TÂCHE À RÉALISER A: Énumérez tous les drapeaux qui flottent désormais devant les bureaux du port selon le texte sur le drapeau mi’kmaq.
TÂCHE À RÉALISER B: D’après le texte sur le drapeau mi’kmaq, quand le protocole d’entente avec les Premières Nations a-t-il été paraphé ?
TÂCHE À RÉALISER C: Citez le passage du texte sur le drapeau mi’kmaq qui commence par « Le drapeau mi’kmaq » et se termine par « de la province. ».

------ BLOC DE TEXTE

Le drapeau de la Première Nation mi’kmaque hissé au Port de Belledune

Le drapeau mi’kmaq flotte désormais en permanence devant les bureaux administratifs de l’Autorité portuaire de Belledune.

Moment historique mardi dernier alors que la direction du port de Belledune a hissé le drapeau aux couleurs des nations mi’kmaques. Celui-ci côtoiera désormais ceux du port, du Canada, et de la province.

Par ce geste symbolique, le port reconnaît se trouver sur un territoire autochtone ancestral et non cédé. Il vient également sceller – à sa façon – le protocole d’entente paraphé l’an dernier avec les Premières Nations, entente qui vise à accroître les relations entre les parties. En somme, l’administration portuaire veut les représentants autochtones à sa table, et ce, afin qu’ils fassent partie des discussions sur le développement et les projets.

------------
------ DONNÉES FOURNIES

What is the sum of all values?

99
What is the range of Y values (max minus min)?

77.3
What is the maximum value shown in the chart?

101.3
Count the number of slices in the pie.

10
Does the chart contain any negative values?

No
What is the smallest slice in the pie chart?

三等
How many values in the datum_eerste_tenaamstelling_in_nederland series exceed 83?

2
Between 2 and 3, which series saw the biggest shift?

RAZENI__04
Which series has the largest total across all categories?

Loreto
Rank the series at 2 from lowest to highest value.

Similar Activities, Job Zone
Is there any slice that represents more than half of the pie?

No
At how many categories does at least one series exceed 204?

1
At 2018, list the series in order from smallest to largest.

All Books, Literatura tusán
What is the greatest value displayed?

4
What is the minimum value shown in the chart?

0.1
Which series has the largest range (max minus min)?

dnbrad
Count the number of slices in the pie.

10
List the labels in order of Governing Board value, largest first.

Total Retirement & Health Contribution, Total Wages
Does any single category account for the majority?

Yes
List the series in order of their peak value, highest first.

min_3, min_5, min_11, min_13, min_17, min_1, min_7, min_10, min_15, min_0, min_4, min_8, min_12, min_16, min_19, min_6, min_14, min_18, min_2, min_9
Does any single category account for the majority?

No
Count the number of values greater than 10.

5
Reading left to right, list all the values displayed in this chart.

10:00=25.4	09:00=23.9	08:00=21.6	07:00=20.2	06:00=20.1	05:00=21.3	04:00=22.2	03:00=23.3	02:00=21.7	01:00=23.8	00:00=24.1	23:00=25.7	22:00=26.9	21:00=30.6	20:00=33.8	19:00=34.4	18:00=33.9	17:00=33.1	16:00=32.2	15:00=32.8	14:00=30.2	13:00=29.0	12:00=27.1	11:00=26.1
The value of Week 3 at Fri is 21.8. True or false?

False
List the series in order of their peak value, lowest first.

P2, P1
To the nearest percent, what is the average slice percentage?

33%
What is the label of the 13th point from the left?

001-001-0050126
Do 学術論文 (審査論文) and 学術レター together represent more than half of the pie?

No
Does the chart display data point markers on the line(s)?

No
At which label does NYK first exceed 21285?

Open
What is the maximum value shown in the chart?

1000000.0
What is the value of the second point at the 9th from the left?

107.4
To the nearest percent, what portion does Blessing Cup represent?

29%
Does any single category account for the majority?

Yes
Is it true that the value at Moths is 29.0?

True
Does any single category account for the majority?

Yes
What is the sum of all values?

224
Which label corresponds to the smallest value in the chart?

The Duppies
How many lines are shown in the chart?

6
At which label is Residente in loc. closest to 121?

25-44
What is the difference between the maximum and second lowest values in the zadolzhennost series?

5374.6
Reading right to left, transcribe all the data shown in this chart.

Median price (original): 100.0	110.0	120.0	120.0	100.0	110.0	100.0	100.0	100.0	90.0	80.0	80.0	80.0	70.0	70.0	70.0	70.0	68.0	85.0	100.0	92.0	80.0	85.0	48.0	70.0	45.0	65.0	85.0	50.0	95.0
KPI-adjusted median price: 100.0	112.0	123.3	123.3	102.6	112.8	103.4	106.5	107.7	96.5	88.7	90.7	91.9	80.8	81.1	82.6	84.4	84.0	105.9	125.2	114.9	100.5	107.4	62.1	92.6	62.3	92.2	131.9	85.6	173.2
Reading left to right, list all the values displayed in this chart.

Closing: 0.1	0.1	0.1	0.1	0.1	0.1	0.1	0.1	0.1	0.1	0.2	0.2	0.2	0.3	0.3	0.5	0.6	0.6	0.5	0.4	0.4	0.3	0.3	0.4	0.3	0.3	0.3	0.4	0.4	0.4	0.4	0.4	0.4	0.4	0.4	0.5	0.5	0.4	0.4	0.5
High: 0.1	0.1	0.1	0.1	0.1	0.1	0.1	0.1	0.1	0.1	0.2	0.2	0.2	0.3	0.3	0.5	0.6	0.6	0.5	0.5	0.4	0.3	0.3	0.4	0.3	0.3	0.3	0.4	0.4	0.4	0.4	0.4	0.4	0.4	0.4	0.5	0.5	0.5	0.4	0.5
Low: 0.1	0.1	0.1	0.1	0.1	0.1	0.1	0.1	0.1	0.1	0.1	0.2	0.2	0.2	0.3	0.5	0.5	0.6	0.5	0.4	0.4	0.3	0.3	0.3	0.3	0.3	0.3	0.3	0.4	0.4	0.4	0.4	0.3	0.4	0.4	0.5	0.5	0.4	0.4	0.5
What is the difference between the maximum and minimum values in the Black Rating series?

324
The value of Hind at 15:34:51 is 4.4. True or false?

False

------------

RÉPONSE RÉDIGÉE A: Le drapeau mi’kmaq, celui du port, celui du Canada et celui de la province.

RÉPONSE RÉDIGÉE B: L’an dernier.

RÉPONSE RÉDIGÉE C:
Le drapeau mi’kmaq flotte désormais en permanence devant les bureaux administratifs de l’Autorité portuaire de Belledune.

Moment historique mardi dernier alors que la direction du port de Belledune a hissé le drapeau aux couleurs des nations mi’kmaques. Celui-ci côtoiera désormais ceux du port, du Canada, et de la province.